**Required work:** In the data below, which lines hold "linecap"? Copy every one.
━━━ Given records
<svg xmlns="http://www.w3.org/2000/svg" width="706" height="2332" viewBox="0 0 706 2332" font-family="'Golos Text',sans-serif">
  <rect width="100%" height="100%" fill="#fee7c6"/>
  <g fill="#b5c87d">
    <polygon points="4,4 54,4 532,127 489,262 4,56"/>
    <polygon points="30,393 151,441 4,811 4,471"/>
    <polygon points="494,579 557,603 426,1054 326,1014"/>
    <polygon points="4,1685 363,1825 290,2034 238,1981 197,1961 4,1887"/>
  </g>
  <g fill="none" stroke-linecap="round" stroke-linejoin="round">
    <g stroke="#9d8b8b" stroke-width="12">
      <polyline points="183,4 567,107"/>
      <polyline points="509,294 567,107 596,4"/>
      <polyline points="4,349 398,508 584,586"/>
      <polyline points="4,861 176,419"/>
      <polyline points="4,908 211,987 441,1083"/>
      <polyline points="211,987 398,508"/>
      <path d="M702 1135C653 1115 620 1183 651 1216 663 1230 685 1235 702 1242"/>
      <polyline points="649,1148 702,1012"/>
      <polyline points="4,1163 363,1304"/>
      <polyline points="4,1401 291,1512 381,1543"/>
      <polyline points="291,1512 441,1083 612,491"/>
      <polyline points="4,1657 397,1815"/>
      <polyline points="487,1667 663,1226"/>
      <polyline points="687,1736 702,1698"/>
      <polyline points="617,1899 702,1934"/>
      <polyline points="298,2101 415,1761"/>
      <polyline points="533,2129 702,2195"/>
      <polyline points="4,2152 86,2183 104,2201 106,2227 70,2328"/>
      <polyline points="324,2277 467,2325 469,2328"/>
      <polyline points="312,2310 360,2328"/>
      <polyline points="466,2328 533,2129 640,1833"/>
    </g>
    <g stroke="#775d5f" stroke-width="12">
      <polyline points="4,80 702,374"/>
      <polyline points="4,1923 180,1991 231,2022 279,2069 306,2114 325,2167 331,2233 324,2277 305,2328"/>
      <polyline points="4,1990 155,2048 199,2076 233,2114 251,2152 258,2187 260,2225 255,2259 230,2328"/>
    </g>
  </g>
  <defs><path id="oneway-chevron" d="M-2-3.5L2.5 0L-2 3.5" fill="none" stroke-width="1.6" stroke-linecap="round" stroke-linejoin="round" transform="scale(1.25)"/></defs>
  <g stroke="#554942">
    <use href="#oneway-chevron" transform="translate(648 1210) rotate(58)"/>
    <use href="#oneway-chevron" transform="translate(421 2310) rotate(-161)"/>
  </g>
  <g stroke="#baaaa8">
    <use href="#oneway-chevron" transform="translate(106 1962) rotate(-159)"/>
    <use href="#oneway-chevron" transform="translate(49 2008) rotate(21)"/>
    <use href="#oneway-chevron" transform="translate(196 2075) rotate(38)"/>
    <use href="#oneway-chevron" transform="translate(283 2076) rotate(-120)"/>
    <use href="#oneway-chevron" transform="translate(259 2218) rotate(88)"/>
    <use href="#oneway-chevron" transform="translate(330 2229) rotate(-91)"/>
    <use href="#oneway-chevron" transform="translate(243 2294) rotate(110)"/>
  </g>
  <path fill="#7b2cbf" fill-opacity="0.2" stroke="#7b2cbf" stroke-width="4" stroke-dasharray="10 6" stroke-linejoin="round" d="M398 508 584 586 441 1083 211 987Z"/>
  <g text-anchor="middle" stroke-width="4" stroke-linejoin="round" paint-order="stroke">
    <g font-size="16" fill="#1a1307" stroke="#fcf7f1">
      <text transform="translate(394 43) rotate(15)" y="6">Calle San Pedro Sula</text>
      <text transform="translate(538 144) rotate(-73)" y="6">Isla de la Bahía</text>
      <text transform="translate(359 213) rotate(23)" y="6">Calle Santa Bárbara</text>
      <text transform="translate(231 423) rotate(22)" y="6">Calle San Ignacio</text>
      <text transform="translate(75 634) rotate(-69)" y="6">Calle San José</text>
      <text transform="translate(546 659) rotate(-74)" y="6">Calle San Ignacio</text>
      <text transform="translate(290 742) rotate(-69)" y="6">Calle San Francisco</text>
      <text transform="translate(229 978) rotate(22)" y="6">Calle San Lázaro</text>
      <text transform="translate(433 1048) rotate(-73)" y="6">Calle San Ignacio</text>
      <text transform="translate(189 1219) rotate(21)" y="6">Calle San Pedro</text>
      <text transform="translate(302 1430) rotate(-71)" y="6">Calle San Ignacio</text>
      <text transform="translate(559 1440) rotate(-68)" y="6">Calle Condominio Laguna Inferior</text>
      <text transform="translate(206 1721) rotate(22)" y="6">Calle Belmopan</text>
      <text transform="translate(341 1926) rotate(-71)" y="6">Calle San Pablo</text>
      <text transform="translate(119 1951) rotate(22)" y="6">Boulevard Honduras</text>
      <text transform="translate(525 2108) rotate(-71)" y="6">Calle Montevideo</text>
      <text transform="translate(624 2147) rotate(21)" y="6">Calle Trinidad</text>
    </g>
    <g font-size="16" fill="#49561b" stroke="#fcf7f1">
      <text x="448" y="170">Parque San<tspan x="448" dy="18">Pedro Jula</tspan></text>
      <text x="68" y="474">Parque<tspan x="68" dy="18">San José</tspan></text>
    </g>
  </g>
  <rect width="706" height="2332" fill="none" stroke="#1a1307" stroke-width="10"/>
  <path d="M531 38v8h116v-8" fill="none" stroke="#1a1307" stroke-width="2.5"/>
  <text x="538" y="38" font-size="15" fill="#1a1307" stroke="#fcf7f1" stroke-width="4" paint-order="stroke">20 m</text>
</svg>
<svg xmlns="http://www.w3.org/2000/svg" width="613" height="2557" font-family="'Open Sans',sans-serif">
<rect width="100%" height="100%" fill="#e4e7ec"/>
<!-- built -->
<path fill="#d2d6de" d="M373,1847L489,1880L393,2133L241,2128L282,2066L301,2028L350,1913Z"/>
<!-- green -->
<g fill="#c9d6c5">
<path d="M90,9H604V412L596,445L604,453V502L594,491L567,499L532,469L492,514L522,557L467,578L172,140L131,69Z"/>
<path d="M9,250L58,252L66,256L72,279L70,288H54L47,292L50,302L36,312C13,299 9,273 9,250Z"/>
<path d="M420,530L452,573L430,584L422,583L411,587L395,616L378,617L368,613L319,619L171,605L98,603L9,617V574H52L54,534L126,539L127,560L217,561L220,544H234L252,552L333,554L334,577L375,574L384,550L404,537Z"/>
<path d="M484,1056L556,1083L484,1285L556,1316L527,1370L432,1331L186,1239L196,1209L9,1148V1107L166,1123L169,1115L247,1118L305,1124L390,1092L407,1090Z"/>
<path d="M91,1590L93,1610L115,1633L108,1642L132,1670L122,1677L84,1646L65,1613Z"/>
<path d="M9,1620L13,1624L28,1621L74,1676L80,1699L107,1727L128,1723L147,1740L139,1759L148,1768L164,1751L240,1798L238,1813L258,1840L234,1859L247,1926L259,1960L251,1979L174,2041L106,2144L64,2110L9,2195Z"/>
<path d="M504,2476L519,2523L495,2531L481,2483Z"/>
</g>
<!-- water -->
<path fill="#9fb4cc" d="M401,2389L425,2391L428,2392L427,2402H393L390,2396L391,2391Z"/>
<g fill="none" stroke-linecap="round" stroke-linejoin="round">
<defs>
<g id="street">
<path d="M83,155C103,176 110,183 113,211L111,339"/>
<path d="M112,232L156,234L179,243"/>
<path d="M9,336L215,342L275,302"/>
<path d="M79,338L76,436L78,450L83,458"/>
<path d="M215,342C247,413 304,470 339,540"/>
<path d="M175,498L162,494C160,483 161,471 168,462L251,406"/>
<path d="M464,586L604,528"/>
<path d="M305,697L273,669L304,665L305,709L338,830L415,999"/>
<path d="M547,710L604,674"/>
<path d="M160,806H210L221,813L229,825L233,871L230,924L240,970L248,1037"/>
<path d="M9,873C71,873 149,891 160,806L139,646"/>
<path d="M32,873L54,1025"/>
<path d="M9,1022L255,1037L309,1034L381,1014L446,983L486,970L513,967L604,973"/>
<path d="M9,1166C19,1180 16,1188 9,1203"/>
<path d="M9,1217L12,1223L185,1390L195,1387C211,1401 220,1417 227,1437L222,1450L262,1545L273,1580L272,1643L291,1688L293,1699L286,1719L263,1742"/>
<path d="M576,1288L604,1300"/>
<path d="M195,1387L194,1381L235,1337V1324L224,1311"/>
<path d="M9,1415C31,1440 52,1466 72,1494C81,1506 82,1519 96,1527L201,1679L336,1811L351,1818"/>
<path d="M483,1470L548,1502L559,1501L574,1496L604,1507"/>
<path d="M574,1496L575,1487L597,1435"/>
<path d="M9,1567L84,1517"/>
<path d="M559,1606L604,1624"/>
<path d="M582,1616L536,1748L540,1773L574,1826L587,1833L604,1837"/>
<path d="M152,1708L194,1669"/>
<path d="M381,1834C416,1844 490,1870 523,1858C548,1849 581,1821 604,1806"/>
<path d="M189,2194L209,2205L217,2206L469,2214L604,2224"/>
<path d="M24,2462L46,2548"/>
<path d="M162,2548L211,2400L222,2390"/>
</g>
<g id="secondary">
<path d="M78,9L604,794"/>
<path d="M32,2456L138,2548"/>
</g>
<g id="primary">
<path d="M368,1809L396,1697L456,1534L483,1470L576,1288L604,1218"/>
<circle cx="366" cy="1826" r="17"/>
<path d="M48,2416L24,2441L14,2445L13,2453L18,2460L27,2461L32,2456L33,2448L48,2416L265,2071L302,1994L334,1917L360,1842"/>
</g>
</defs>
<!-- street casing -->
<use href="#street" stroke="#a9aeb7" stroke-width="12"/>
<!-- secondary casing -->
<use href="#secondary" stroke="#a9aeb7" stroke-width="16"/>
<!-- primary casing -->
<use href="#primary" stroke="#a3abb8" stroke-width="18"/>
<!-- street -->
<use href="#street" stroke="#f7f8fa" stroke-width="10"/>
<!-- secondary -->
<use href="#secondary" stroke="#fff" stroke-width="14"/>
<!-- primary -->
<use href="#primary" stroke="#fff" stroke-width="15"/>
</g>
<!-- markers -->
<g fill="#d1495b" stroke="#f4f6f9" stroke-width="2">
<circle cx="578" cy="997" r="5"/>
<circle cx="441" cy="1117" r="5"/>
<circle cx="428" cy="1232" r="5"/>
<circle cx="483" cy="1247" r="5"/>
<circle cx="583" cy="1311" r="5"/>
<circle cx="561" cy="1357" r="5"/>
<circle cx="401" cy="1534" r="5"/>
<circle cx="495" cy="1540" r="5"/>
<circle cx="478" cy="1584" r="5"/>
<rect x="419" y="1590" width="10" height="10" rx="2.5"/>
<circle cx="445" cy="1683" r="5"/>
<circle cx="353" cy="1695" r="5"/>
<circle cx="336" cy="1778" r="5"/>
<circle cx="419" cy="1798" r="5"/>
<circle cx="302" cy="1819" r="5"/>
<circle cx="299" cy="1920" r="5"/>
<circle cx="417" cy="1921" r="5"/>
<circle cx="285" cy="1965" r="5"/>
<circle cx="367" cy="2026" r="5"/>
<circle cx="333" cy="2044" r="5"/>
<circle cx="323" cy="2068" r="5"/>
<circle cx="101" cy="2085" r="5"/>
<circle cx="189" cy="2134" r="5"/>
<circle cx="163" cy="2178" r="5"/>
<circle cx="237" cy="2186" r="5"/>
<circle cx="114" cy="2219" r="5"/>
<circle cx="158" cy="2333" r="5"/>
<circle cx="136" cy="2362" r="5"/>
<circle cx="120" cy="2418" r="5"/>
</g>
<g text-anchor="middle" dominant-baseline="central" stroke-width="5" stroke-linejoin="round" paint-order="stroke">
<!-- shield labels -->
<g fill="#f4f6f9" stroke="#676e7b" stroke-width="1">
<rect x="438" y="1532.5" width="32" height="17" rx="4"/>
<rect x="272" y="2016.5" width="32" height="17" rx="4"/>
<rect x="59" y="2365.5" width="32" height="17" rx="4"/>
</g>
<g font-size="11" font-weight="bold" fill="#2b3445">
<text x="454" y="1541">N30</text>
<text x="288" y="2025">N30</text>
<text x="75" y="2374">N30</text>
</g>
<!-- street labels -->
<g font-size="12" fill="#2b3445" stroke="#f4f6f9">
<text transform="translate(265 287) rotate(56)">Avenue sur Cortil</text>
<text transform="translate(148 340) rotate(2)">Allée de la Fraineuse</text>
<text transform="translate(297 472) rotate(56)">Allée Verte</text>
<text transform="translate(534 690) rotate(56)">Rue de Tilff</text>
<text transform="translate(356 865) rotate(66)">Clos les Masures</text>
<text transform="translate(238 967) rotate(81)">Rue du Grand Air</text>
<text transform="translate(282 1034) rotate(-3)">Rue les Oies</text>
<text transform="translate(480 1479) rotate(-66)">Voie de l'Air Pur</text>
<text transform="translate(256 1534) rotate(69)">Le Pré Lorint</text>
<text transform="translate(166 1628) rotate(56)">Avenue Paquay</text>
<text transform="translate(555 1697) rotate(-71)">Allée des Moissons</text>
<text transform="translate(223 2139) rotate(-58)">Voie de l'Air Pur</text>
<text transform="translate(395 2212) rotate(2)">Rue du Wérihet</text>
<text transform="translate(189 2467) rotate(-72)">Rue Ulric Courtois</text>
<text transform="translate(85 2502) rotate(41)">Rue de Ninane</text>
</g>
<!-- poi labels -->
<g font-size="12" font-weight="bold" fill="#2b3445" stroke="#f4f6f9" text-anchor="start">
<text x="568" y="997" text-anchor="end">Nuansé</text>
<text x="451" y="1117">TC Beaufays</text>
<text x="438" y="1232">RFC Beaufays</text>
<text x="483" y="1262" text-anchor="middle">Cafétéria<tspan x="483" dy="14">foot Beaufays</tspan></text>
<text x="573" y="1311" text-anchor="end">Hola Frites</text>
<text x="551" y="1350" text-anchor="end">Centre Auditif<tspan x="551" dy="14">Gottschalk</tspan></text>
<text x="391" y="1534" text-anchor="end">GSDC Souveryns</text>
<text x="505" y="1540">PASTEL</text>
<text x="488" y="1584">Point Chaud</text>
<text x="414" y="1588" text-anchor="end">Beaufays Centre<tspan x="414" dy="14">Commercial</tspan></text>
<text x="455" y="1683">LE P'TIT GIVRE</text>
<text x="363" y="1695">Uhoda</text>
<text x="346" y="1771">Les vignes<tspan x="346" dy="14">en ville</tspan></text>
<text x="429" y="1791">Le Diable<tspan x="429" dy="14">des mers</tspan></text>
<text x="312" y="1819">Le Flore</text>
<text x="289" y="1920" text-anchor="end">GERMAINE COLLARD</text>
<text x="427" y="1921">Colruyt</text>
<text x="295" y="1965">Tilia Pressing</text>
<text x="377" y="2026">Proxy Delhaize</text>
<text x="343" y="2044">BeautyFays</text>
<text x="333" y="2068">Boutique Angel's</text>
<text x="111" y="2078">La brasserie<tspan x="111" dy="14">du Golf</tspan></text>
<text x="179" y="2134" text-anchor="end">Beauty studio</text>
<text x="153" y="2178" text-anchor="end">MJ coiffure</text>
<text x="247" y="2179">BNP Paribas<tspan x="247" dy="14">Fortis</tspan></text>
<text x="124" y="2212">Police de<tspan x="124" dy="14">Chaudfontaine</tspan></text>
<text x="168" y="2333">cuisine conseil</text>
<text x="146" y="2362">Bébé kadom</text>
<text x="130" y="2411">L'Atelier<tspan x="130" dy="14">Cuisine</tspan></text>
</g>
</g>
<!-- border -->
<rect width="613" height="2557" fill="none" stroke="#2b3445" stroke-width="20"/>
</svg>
━━━━━━
**Result of the task:**
  <g fill="none" stroke-linecap="round" stroke-linejoin="round">
  <defs><path id="oneway-chevron" d="M-2-3.5L2.5 0L-2 3.5" fill="none" stroke-width="1.6" stroke-linecap="round" stroke-linejoin="round" transform="scale(1.25)"/></defs>
<g fill="none" stroke-linecap="round" stroke-linejoin="round">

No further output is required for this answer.